III.1.2.La comunicación del estado de embarazo no es condición para la protección de la inamovilidad laboral

La jurisprudencia constitucional también estableció que la comunicación oportuna del estado de embarazo no es condición para la protección que brinda esta garantía reconocida por la Constitución Política del Estado, en otros términos, no es necesario dar aviso al empleador sobre la situación de embarazo de la mujer trabajadora para acceder a la protección que brinda la Constitución Política del Estado en su condición de gestante y con niño menor a un año de edad.

Ahora bien, un derecho vinculado a la garantía de la inamovilidad laboral, es el derecho fundamental de las mujeres a la maternidad segura, reconocido expresamente por el art. 45.V de la CPE, cuyo texto expresa: 'Las mujeres tienen derecho a la maternidad segura, con una visión y práctica intercultural; gozarán de especial asistencia y protección del Estado durante el embarazo, parto y en los periodos prenatal y posnatal'" .

III.2. Análisis del caso concreto

La peticionante de tutela denuncia la vulneración de sus derechos a la vida con relación al derecho a la alimentación, asimismo, a la salud, seguridad social, trabajo, salario, inamovilidad laboral, debido proceso y defensa; toda vez que, trabajó en la CNS Regional Camiri, desde el 14 de mayo de 2020, como médico en el Hospital Obrero Número 14, suscribiendo varios contratos temporales; sin embargo, cuando puso en conocimiento mediante nota a la entidad empleadora respecto a su estado de gestación y solicitud de inamovilidad laboral, petición que fue rechazada; en sentido que, si bien reconocen su estado de gravidez; empero, señalaron que se encontraba embarazada al momento de su contratación y al haber ocultado de mala fe su embarazo, consideraron ser un acto reprochable el pretender beneficiarse con la citada inamovilidad laboral.

De acuerdo a los antecedentes, se evidencia que la ahora accionante suscribió los siguientes Contratos de Prestaciones de Servicios Eventuales con la CNS Regional Camiri, como Médico General en el Hospital Obrero Número 14: i) 34-0032/2020 de 13 de mayo, con vigencia del 14 de mayo al 30 de junio de 2020; ii) 34-0057/2020 de 1 de julio, con vigencia del 1 de julio al 31 de diciembre de 2020; iii) 34-0023/2021 de 1 de abril, con vigencia del 2 de abril al 29 de junio de 2021; y, iv) 34-0057/2021 de 8 de julio, con vigencia del 1 de julio al 29 de septiembre de 2021.

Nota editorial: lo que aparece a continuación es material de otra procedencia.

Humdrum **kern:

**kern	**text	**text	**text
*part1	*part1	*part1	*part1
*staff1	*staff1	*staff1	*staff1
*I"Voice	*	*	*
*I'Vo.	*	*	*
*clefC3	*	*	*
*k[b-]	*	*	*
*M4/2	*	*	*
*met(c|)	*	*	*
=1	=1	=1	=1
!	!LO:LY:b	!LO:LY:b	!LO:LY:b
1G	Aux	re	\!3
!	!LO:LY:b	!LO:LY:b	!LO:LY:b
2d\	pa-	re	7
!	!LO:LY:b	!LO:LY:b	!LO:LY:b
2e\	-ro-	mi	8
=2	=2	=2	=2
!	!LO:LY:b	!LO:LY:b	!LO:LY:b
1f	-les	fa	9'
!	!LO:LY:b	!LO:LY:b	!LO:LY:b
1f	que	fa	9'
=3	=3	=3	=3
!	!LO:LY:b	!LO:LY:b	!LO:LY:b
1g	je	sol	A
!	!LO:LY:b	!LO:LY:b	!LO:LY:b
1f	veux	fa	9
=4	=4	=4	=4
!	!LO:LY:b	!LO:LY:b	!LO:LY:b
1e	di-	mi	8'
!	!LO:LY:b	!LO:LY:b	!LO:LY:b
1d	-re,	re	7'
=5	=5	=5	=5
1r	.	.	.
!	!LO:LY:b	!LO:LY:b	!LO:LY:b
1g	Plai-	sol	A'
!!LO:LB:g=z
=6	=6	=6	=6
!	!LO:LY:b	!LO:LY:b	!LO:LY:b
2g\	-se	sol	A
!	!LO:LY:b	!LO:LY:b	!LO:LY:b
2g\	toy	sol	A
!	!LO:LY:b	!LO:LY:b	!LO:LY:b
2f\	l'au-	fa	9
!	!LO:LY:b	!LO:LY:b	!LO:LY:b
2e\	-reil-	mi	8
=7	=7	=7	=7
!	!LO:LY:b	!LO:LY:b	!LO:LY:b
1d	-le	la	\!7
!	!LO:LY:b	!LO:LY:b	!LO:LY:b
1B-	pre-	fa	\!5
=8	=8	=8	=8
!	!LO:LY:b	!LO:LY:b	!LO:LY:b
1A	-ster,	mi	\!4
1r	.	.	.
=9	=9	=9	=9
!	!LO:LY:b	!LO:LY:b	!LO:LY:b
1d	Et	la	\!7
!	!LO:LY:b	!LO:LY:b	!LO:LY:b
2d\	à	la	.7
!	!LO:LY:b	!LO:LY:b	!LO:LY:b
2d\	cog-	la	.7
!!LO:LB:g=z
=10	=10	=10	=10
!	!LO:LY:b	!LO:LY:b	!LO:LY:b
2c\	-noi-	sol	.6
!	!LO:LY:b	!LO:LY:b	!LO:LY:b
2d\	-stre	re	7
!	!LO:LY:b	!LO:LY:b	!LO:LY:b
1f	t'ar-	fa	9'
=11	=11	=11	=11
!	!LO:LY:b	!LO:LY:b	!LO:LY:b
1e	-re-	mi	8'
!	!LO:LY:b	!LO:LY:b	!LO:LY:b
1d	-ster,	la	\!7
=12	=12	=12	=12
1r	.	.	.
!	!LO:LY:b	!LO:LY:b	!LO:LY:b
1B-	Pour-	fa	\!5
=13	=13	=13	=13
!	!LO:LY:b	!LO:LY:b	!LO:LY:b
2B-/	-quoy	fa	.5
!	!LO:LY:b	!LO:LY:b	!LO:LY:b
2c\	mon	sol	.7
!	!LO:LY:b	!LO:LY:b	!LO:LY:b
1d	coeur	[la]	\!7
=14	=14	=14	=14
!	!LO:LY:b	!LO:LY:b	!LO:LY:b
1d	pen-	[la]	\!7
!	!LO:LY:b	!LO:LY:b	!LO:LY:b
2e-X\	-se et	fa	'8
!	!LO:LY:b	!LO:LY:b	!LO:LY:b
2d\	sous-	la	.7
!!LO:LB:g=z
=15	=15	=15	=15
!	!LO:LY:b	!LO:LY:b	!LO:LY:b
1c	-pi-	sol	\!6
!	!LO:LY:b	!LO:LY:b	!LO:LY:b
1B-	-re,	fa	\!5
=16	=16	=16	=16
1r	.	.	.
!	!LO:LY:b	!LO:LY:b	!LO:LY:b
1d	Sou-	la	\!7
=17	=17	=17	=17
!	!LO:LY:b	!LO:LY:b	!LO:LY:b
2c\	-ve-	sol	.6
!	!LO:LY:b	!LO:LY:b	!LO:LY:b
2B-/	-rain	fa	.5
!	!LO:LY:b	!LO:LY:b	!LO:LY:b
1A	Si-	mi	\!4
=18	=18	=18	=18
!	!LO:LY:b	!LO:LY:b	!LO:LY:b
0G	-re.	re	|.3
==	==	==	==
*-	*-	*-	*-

Posteriormente, suscribió tres Contratos de Prestación de Servicios Médicos, como Médico de Triaje, bajo la modalidad de compra de servicios profesionales para el área de salud, previa presentación de factura de ley: v) De 1 de enero de 2022, con vigencia del 1 al 31 de enero de 2022;    vi) De 1 de febrero, con vigencia de 1 al 28 de febrero de 2022; y, vii) De 1 de marzo de 2022, con vigencia de 1 al 31 de marzo de 2022 (Conclusión II.1); y, el último que suscribió fue el Contrato de Prestaciones de Servicios para el COVID-19 (trabajador eventual) de 23 de julio de 2022, suscrito entre la ahora accionante y la CNS Regional Camiri, como Médico General para el Hospital Obrero Número 14, dependiente de la Administración Distrital de Camiri, con vigencia del 23 de julio al 31 de agosto ambos de 2022 (Conclusión II.2.).